I have a simple Firebase Hosting web application (based on a Vue app) which invokes Firebase Function (Google cloud function):

import firebase from "firebase/app";
import "firebase/functions";


firebase.initializeApp(firebaseConfig);

let functions = firebase.app().functions("us-west4");
let testFunction = functions.httpsCallable("testFunction");

and corresponding functions index.js file:

const functions = require("firebase-functions");

exports.testFunction = functions.region("us-west4").https.onCall(async (data, context) => {
  console.log("Very important things here");
  return {"response": "data"};
});

From security perspective is it possible to

1. Allow this invocation only from my domain name (Firebase hosting) myhostedapp.web.app
2. Check for any kind of authentication (e.g. token) that my JS app provides during the request?

I've tried accessing context.auth property (see docs) buth seems like some kind of service account is required and this cannot be used when called from Firebase hosting web application.
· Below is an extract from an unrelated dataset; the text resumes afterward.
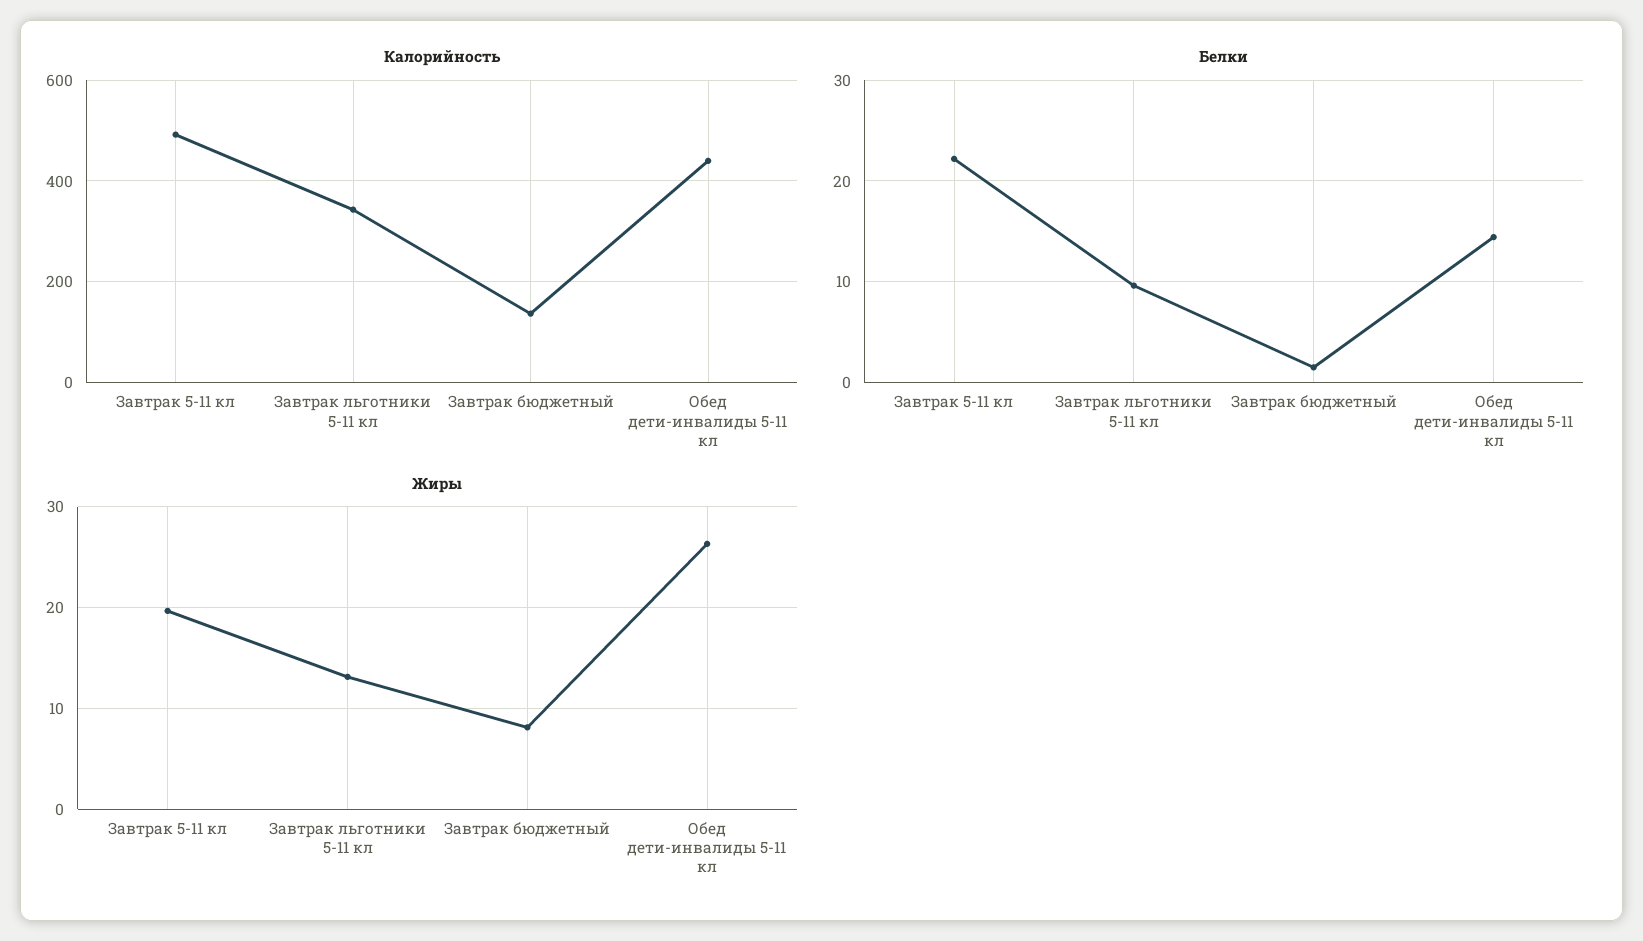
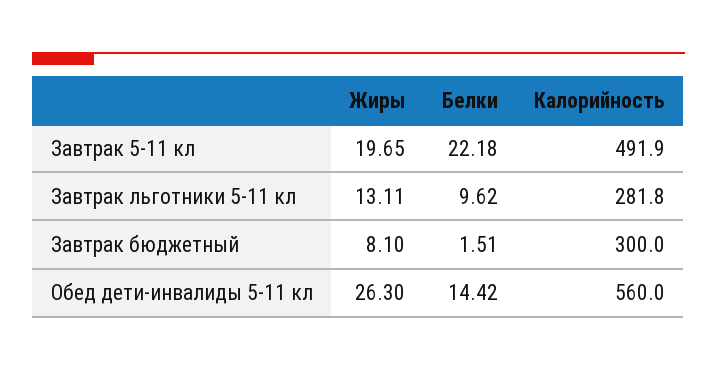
Калорийность, Завтрак льготники 5-11 кл: 340 -> 281.8
Калорийность, Завтрак бюджетный: 140 -> 300
Калорийность, Обед дети-инвалиды 5-11 кл: 440 -> 560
Basically I don't want my function to be publicly accessible (simple invocation via trigger url), so any advice or best practice for securing Firebase Hosting + Functions would be appreciated.

Answer 1

Firebase just released a new feature called App Check that does precisely this: it allows the Cloud Functions in your project to only be invoked from apps that are registered in that project.

For web apps this happens through reCAPTCHA v3, which . Then once you enable enforcement of the check on Cloud Functions, it will reject any requests coming from other sources.

You'll typically want to combine App Check with your current user-based approach, so that you can easily block calls from outside your web app, but also still ensure authenticated users only can make calls that they're authorized for.